An ICD is an electrical device that aims to treat life-threatening heart rhythms by delivering an electrical shock, also known as defibrillation, to restore a person's healthy heartbeat. The pioneering research, which was conducted at Ulster University, focuses on patients', healthcare professionals' and carers' involvement in ICD deactivation during the advanced stages of heart failure.

ICDs are surgically implanted to prolong a patient's life, however their role is contentious when patients become terminal ill. In such cases it may be appropriate to deactivate, or turn off, the shock function of the device. This aims to spare the patient and their family the trauma of futile shock treatment and allow a more natural death.

The Ulster University research found that many patients have limited understanding of the ICD and insufficient knowledge of its purpose. This can diminish the choices they have at end of life and restrict their ability to be involved in the decisions around deactivation. It also discovered that carers wanted more involvement with healthcare professionals when it comes to their loved one's advanced care plan.

The research surveyed doctors, nurses and physiologists internationally and found a general reluctance by professionals to discuss ICD deactivation with patients for fear of causing anxiety.
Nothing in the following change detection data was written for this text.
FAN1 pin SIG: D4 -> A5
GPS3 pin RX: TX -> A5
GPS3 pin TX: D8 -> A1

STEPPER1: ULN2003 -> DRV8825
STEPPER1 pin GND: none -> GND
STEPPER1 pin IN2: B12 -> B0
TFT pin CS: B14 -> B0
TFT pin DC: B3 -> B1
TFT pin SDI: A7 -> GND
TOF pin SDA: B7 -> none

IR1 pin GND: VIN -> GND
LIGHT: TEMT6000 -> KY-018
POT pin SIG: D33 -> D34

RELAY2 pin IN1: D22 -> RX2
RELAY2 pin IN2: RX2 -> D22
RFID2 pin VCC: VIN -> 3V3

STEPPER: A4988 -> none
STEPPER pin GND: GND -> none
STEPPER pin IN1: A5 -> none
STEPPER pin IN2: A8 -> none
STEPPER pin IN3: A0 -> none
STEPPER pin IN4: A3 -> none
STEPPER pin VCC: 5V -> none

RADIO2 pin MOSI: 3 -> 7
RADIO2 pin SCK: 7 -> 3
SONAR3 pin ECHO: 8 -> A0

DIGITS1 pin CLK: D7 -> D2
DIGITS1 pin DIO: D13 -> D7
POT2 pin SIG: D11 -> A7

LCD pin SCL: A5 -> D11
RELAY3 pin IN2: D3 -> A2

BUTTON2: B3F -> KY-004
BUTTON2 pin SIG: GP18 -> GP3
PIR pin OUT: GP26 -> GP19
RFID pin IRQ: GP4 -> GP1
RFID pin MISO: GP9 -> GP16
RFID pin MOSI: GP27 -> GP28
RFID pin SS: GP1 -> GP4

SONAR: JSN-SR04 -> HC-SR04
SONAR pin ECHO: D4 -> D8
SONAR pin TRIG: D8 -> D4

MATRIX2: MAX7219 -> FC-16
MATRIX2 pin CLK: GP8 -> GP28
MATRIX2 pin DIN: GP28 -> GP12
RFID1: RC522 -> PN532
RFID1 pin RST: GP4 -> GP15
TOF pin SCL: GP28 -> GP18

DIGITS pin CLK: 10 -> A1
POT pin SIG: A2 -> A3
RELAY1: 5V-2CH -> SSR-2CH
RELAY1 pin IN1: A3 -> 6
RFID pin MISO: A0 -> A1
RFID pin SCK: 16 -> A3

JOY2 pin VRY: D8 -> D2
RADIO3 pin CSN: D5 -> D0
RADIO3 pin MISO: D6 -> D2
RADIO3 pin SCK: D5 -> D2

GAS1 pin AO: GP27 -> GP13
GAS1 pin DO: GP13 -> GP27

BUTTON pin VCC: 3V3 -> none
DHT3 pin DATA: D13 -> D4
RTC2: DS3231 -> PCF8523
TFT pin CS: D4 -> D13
It found that length of time in post and a previous experience of discussing deactivation were mostly likely to impact professionals' confidence to initiate the conversation.

Speaking about her PhD research, specialist cardiac nurse at the Belfast Trust, Loreena Hill, said: "International clinical guidelines recommend patients are informed about the possibility of deactivation prior to implantation of the ICD. However, our research found that all too often the discussion about deactivation took place in the final days or hours before death, with patients and their families deprived of valuable advanced preparation.

"This Ulster University study has highlighted the need for improved information prior to ICD implantation and tailored discussions regarding deactivation with both patients and carers. Further research into innovative strategies to successfully implement the findings within clinical practice is urgently required.

"My PhD research has been published in high impact journals including the European journals of Cardiovascular Nursing and Palliative Medicine. I have also presented the research at many international healthcare conferences, with the next being the European Society of Cardiology (ESC) congress, the world's leading congress for experts in cardiology.

"I feel very privileged to have been appointed a Nurse Fellow of the ESC in 2015 and earlier this month I was elected onto the Board of the Heart Failure Association of the ESC. I look forward to playing a more active role in improving the care of heart failure patients across the globe."